His expression clouds for the shortest of moments. ‘Right. Well, I was gonna knock off early and take them to dinner before dropping them to the hotel.’

‘Did you need me to watch Louis?’ Because I can’t, but I can look contrite. There’s a strange sort of symmetry in how this will all work out this weekend. I’ll be stepping out of my comfort zone and onto a stage Friday night, then from maidenhood to womanhood the following day.

‘No, I didn’t want you to babysit. I wanted you to come along,’ he says, planting his hands full on my bum. ‘Shite, sticky.’

‘And cold. You should try wearing it sometime. Peeling it dry from your skin.’

‘You make it sound so appealing that I think I won’t, if it’s all the same with you. Anyway, as I was saying,’ he adds, ‘dinner to meet the olds? I can’t tempt you? I mean, I know it’s not necessarily the greatest start to the evening you’ll lose your virginity—’

‘You’re pretty sure of yourself,’ I say, bopping my index finger against his nose.

‘Darlin’, I hate to tell you, but you’re a done deal. It’s just a matter of when, then how long you want me to tongue your pussy before—’

‘So I’m easy now, am I?’

‘You spread for me as easy as honey on warm toast. You taste like honey, too. Nectar sweet and ambrosial.’

‘And as sweet as your words?’

‘Have I talked you ‘round to it? Dinner, I mean?’

‘I can’t,’ I reply, attempting to pull away from him unsuccessfully, his hands wrapping around my waist.

‘I’m not ready to let you go,’ he says, one hand now stroking my hair. ‘So you’re busy on Friday?’

‘Yes, sorry. But you don’t need me there.’ It’s hardly like Louis is an unruly child, and I’m sure he’s eaten at restaurants before. ‘I’m sure you don’t get to see them very often, and I’m sure Louis will be a dream.’

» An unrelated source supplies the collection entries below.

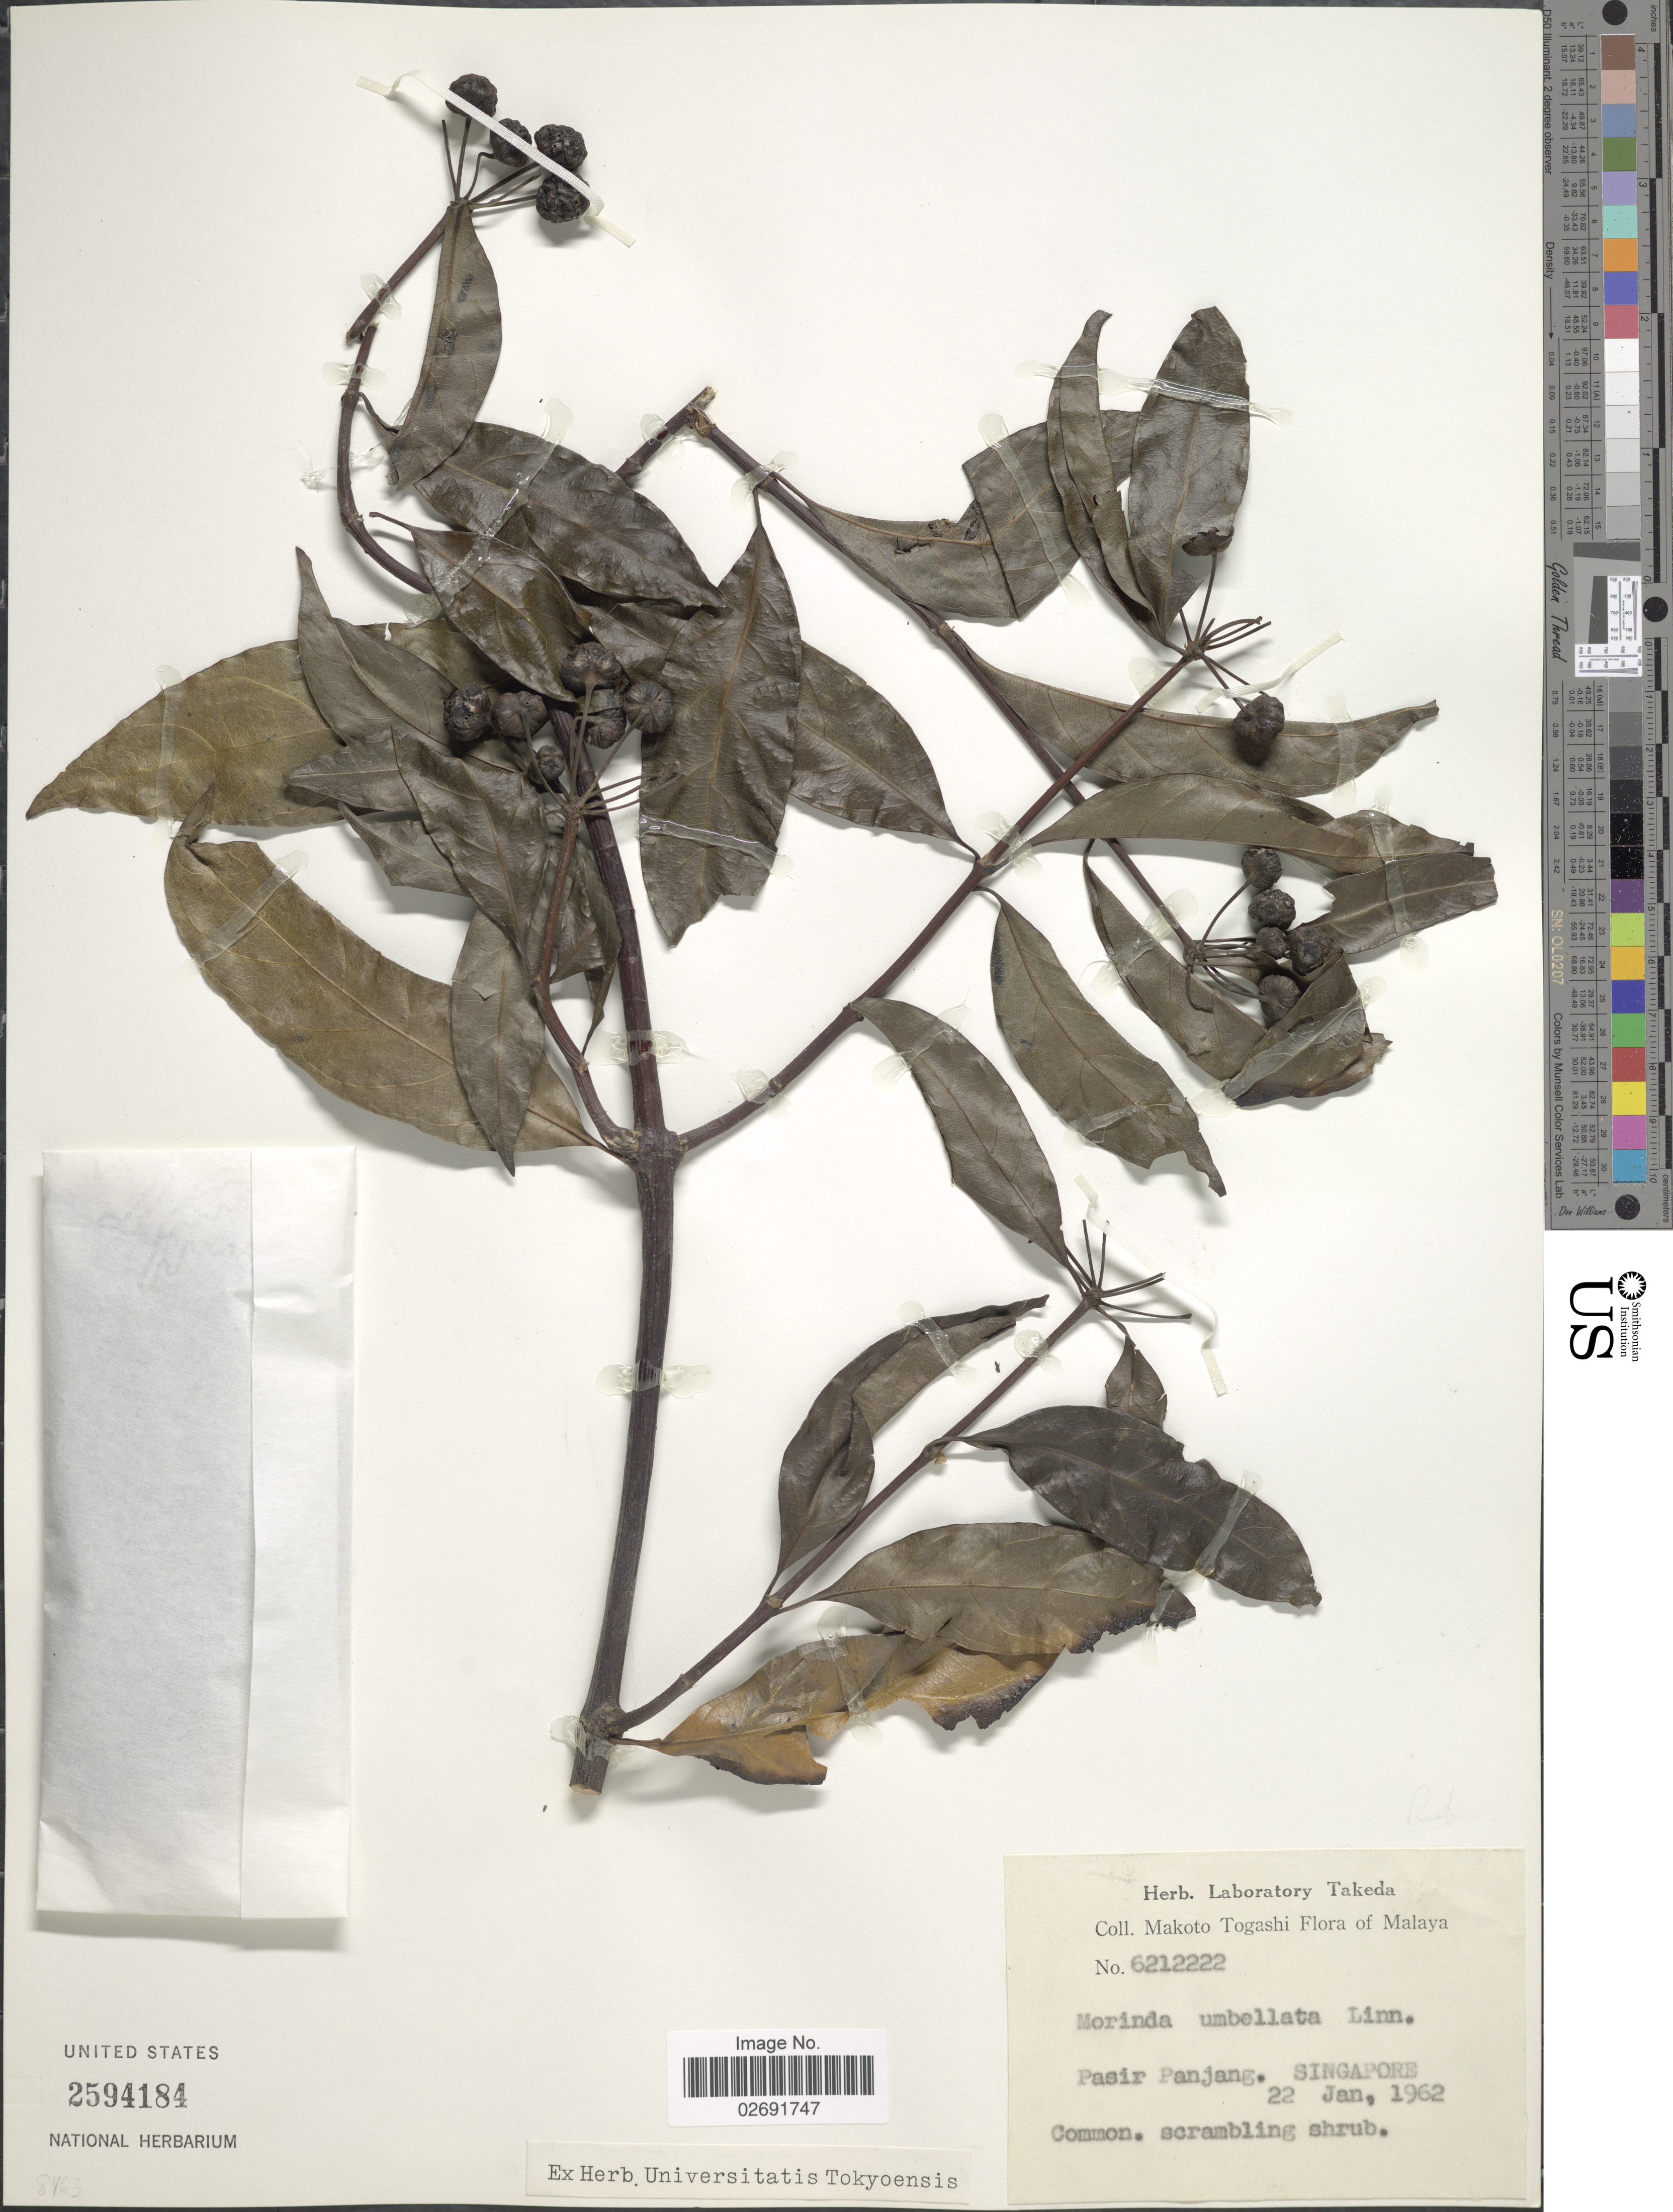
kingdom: Plantae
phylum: Tracheophyta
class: Magnoliopsida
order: Gentianales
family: Rubiaceae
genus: Gynochthodes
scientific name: Gynochthodes umbellata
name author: (L.) Razafim. & B. Bremer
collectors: M. Togashi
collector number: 6212222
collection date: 1962-01-22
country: Singapore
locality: Malaya, Pasir Panjang.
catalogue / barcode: US 2594184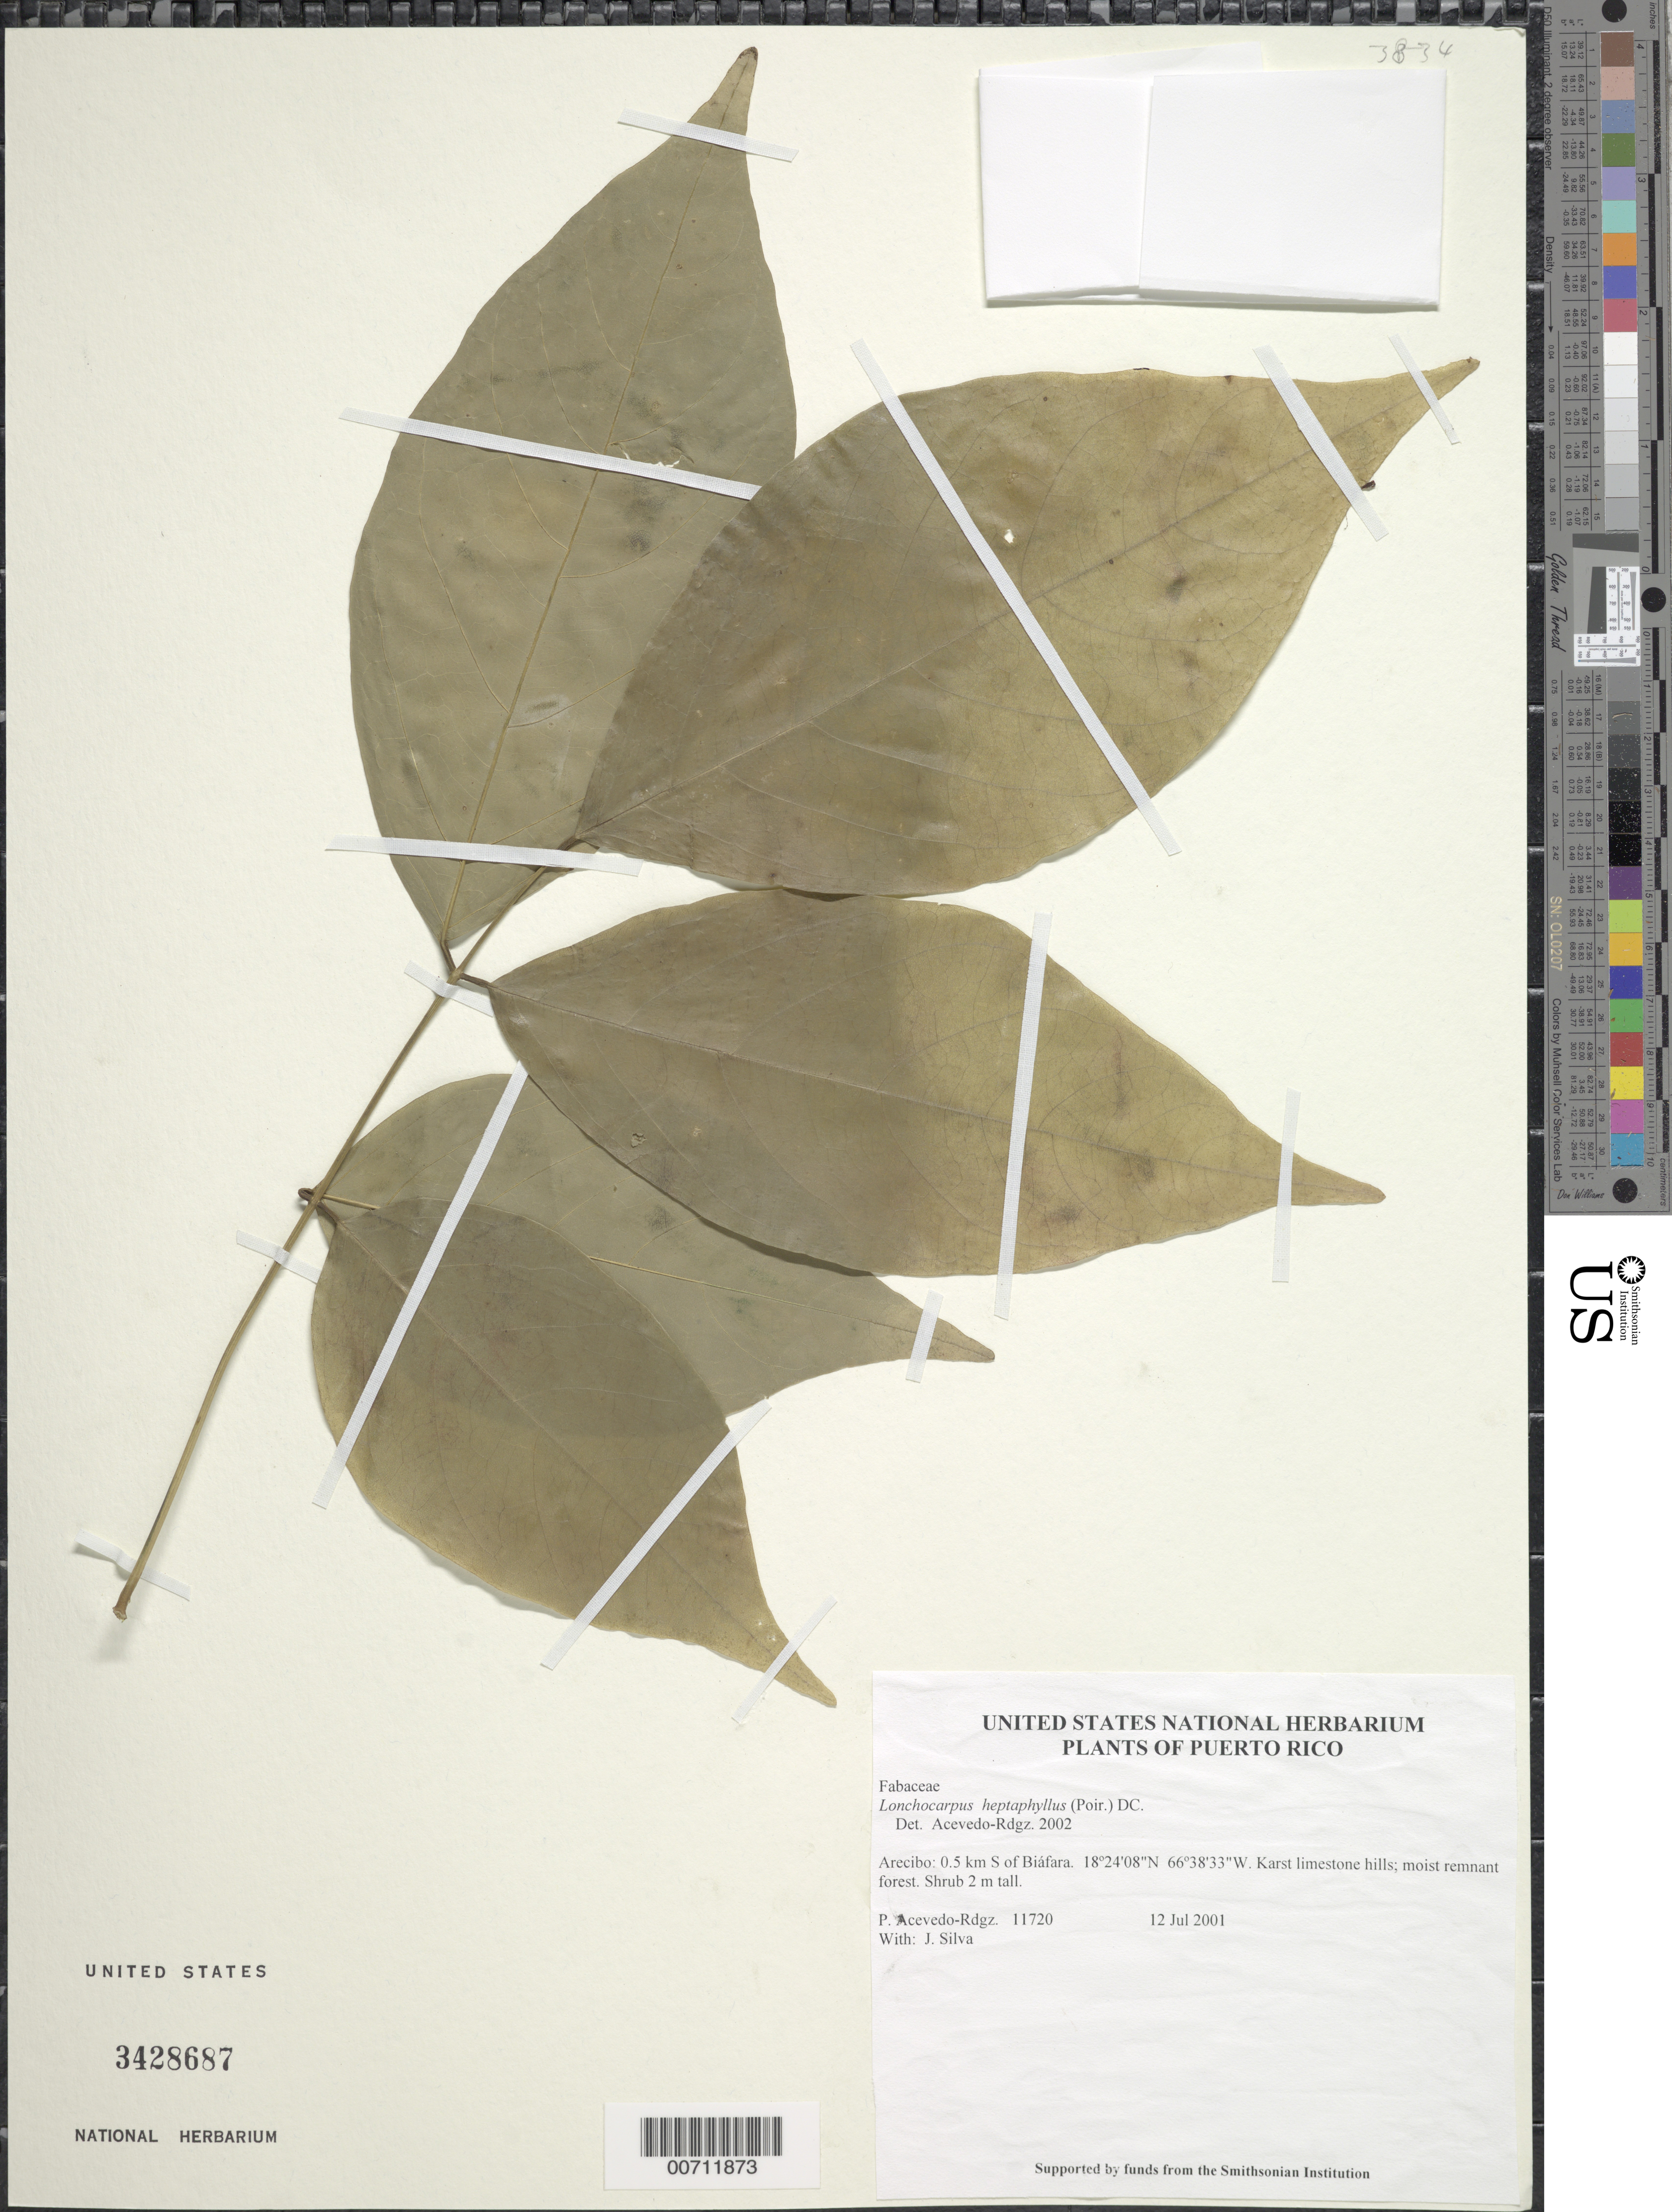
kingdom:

‘You don’t get it, do you?’ His expression is a sort of indulgent half-smile. ‘I want you to meet them.’

‘Oh? Well, I’m sure they’re lovely people—’

‘More realistically, I expect they’re an acquired taste.’

‘And I’m sure there’ll be other times.’

‘For someone so bright, you’re not getting it. I want them to meet you, too. If we’re going to do this thing properly, I want the works—familial introductions, basic genealogy, and everything.’

‘Oh.’ Oh, fuck. ‘But you can’t mean that, not now! We don’t know what’ll happen in the future, and we have to think of Louis.’ At this, I positively spring from his arms. He’s not thinking straight and being this close to him confuses me, too. He can’t want this, not with me. He has too much to lose.

‘Why can’t I?’ he asks, pushing to sit. ‘And why can’t you be good for both of us, Ella? What’s with the recurring theme?’

‘I just don’t think you can predict the future. You don’t know how you’ll feel about me next week or next month. Next year!’

‘You don’t trust me. Is that the issue? Did Will say something?’

‘No.’ Yes, but that’s not even it. I don’t trust myself not to fall apart when you decide I’m not enough. But I don’t say any of this as he stands, my cheeks heating as the heaviness of his dick slaps his thigh.

‘Just say it.’ As he steps into me, I step back—again and again until my back is plastered against the wall. ‘You don’t want to meet my parents because you don’t plan on staying around. Say it.’

‘No, that’s not what I’m saying.’ My words are plaintive, but I can’t tell him the truth. I can’t bring myself to tell him that I know I’ll never be enough. ‘I’m a twenty-three-year-old virgin, for goodness’ sake!’

‘I ken that. I ken that you’ve held back from giving yourself to a man. I can’t say I understand why because you’re the hottest woman I’ve ever held.’ He presses his palms to the wall, caging me in. ‘A twenty-three-year-old virgin you may be, but have you ever stopped to consider that you’ve never been with another man because you were made only for me?’

I don’t know if it’s the heat emanating from his body, the weight of his fierce gaze, or the sincerity in his words, but the next thing I know, I’m crying, tears rolling in streaks down my cheeks.